## DOCUMENT SEGMENT
Such is the case of the judge in Tennessee who legally changed a baby’s name from Messiah to Martin because, in Child Support Magistrate Lu Ann Ballew’s words, “The word Messiah is a title, and it’s a title that’s only been earned by one person, and that person is Jesus Christ.”
But do not get crestfallen. This does not prove we are, as a society, hurtling downward at approximately the speed of a greased rollercoaster run by a drunk carny barker. It just means one person did a painfully, in fact, almost magnificently, silly thing.
This all went down in Cocke County, Tennesseee, when a couple went to court to argue about the baby boy’s LAST name. Mother Jaleesa Martin named the boy, born Jan. 9, Messiah Deshawn Martin. The daddy, a Mr. McCullough (his first name has not been released) wanted the boy to carry his last name.
But in a stunning double defeat for Ms. Martin, Judge Ballew decreed the baby’s name would be Martin DeShawn McCullough, making her last name the baby’s first, letting the father provide the surname and banning Messiah all together.
Martin says she will appeal. Neither the father, nor God, had weighed in at press time.
If Ballew were actually going to stop the name Messiah in its tracks, she’d need a lot of energy and a significant increase in authority: It was the fourth-fastest growing name for boys in the United States between 2011 and 2012. With a popularity rank of 387th, it edged out popular standbys like Jay, Trey, Devon and Donald.
And God help Ballew if she tries to stamp out the name Jesus, which outranked Messiah in baby names by 19 spots and is likely to keep climbing the charts faster than Bruno Mars as the nation trends more and more Hispanic.
Over the next few days you may well hear that Ballew’s act shows the line between church and state is thinning, that no one cares about the separation of church and state any more, and blah blah blah. It doesn’t. It just shows that there is a child support magistrate in in a local courthouse in Cocke County, Tennessee whose understanding of the niceties of the Constitution is less than perfect, as is her understanding of her powers.
And that’s not really so surprising, now, is it?

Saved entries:

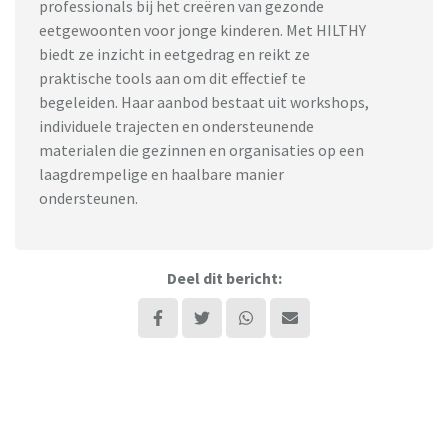
professionals bij het creëren van gezonde
eetgewoonten voor jonge kinderen. Met HILTHY
biedt ze inzicht in eetgedrag en reikt ze
praktische tools aan om dit effectief te
begeleiden. Haar aanbod bestaat uit workshops,
individuele trajecten en ondersteunende
materialen die gezinnen en organisaties op een
laagdrempelige en haalbare manier
ondersteunen.
Deel dit bericht:
Lees ook:
Peuter
Basisschoolkind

## TASKS TO CARRY OUT
(1) In the text on the Tennessee baby-name ruling, what full name did Judge Ballew decree for the baby?
(2) Repeat word for word the portion of the text on the Tennessee baby-name ruling starting at "This all went" and ending at "Messiah all together.".

## TASK-BY-TASK SOLUTIONS
(1) Martin DeShawn McCullough

(2)
This all went down in Cocke County, Tennesseee, when a couple went to court to argue about the baby boy’s LAST name. Mother Jaleesa Martin named the boy, born Jan. 9, Messiah Deshawn Martin. The daddy, a Mr. McCullough (his first name has not been released) wanted the boy to carry his last name.
But in a stunning double defeat for Ms. Martin, Judge Ballew decreed the baby’s name would be Martin DeShawn McCullough, making her last name the baby’s first, letting the father provide the surname and banning Messiah all together.